Mentre mi passava accanto lo osservai. Mi sembrava più alto di prima. Molto più alto, mi sembrava anche
più robusto e forte. Il viso che nel nostro primo incontro era quasi femminile per quanto fosse delicato,
nonostante gli occhi restavano di un verde splendido avevano acquisito dei tratti virili. Accreditai il
cambiamento al pullover scuro di lana e ai capelli che ora erano tagliati alla maniera militare. Lo seguii per il
corridoio, lo feci accomodare a una delle sedie della sala da pranzo, gli offrii il tè che rifiutò con gentilezza. E
biscotti? Ancora una volta declinò l’offerta:
-No signora, grazie.
Immediatamente, feci ciò che secondo il mio istinto era più adeguato: gli chiesi che mi chiamasse per
nome/mi desse del tu, puramente e semplicemente, quelle forme di cortesia facevano sentirmi più vecchia
di quello che in realtà fossi. Eugenio si scusò e guardò l’orologio da polso ostentando un’aria impaziente il
che,

Secondo i miei piani, in quel primo incontro, dovevo assicurarmi di ciò che il mio nuovo alunno sapesse già.

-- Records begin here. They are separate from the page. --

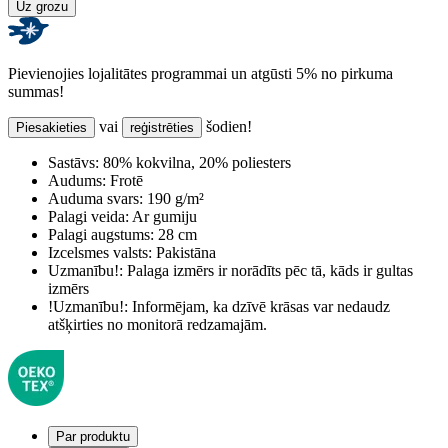
Uz grozu
Pievienojies lojalitātes programmai un atgūsti 5% no pirkuma
summas!
vai
šodien!
Piesakieties
reģistrēties
Sastāvs:
80% kokvilna, 20% poliesters
Audums:
Frotē
Auduma svars:
190 g/m²
Palagi veida:
Ar gumiju
Palagi augstums:
28 cm
Izcelsmes valsts:
Pakistāna
Uzmanību!:
Palaga izmērs ir norādīts pēc tā, kāds ir gultas
izmērs
!Uzmanību!:
Informējam, ka dzīvē krāsas var nedaudz
atšķirties no monitorā redzamajām.
Par produktu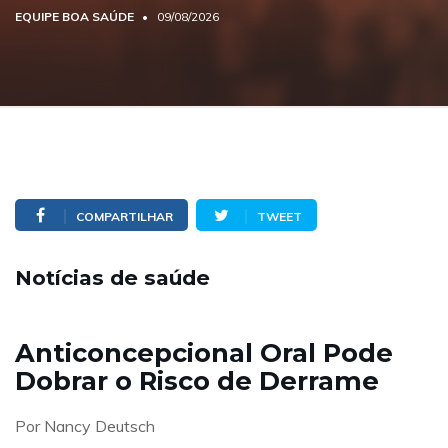
EQUIPE BOA SAÚDE
09/08/2026
COMPARTILHAR
TWEET
Notícias de saúde
Anticoncepcional Oral Pode
Dobrar o Risco de Derrame
Por Nancy Deutsch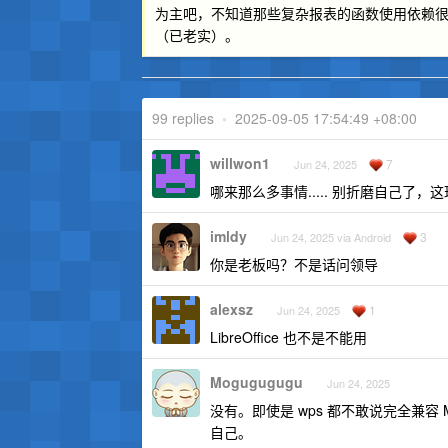
为主吧，不知道那些复杂报表的函数使用依赖很
（已老实）。
99 replies
•
2025-09-05 17:54:49 +08:00
willwon1
7
Jun 24, 2025
哪来那么多事情..... 别折磨自己了，
imldy
3
Jun 24, 2025 via Android
你是老板吗？不是话问领导
alexsz
1
Jun 24, 2025
LibreOffice 也不是不能用
Mogugugugu
Jun 24, 2025
没有。即使是 wps 都不敢说完全兼容 
自己。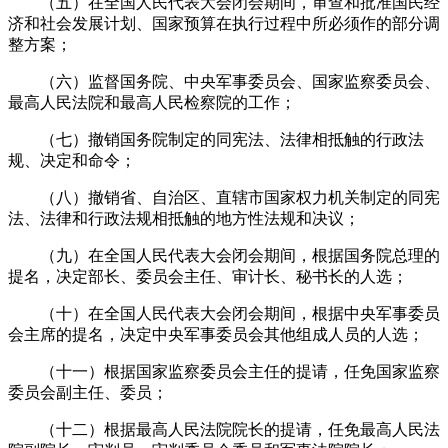
（五）在全国人民代表大会闭会期间，审查和批准国民经
济和社会发展计划、国家预算在执行过程中所必须作的部分调
整方案；
（六）监督国务院、中央军事委员会、国家监察委员会、
最高人民法院和最高人民检察院的工作；
（七）撤销国务院制定的同宪法、法律相抵触的行政法
规、决定和命令；
（八）撤销省、自治区、直辖市国家权力机关制定的同宪
法、法律和行政法规相抵触的地方性法规和决议；
（九）在全国人民代表大会闭会期间，根据国务院总理的
提名，决定部长、委员会主任、审计长、秘书长的人选；
（十）在全国人民代表大会闭会期间，根据中央军事委员
会主席的提名，决定中央军事委员会其他组成人员的人选；
（十一）根据国家监察委员会主任的提请，任免国家监察
委员会副主任、委员；
（十二）根据最高人民法院院长的提请，任免最高人民法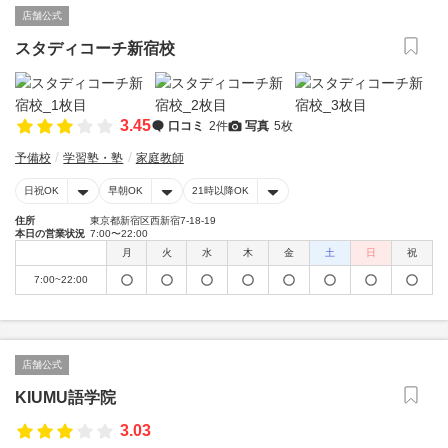
店舗公式
スタディコーチ新宿校
3.45
口コミ
2件
写真
5枚
予備校
学習塾・塾
家庭教師
日祝OK
早朝OK
21時以降OK
住所
東京都新宿区西新宿7-18-19
本日の営業状況
7:00〜22:00
月
火
水
木
金
土
日
祝
7:00~22:00
店舗公式
KIUMU語学院
3.03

Mi accomodai al suo lato, gli presi il libri e gli feci delle domande banali sull’analisi sintattica. Mi rispose a
tratti, ma esitò nelle orazioni subordinate. La madre era caduta malata proprio nel periodo di quella
lezione, spiegò, ei suoi occhi diventarono ancora più belli con una punta acuta di tristezza. Ebbi pena ed una
voglia grande di stringerlo, forte forte, al petto. Lui si raddrizzò sulla sedia, fingendo di sistemare il foglio del
quaderno.

Proseguii sulla lezione facendogli una lunga lista di congiunzioni subortinanti, spiegando le particolarità di
ognuna. Eugenio seguiva la lezione con grande attenzione, interrompendomi, di volta in volta, per qualche
domanda. Dopo un periodo di tempo ragionevole, propose di risolvere qualche esercizio. Si mise al lavoro,
e, osservandolo, tenni per me il fatto che si preoccupasse poco della bellezza e quanto più della rapidità
rispetto alla perfezione. Scriveva con precisione con la matita, cancellava e ricominciava a scrivere alcune
risposte, si soffermava su alcune frasi, si allontanava, concentrato, guardando il foglio a distanza, rifacendo
sempre lo sesso gesto di appoggiare la testa su pollice ed indice. Non mi guardò neanche una volta durante
quel tempo, ed era come se fossi assente, cosa che mi generò/causò un sentimento di sconsolato
abbandono.
La prima ora di lezione passò rapidamente. La domenica mi decisi a togliere la polvere che si era
accumulata sui libri – la signora delle pulizie ne rimaneva lontana per mio ordine – e, quando uscii per
comprare il latte, ne approfittai per passare davanti casa del mio alunno. Chiusa.
Il lunedì albeggiò/iniziò grigio e freddo.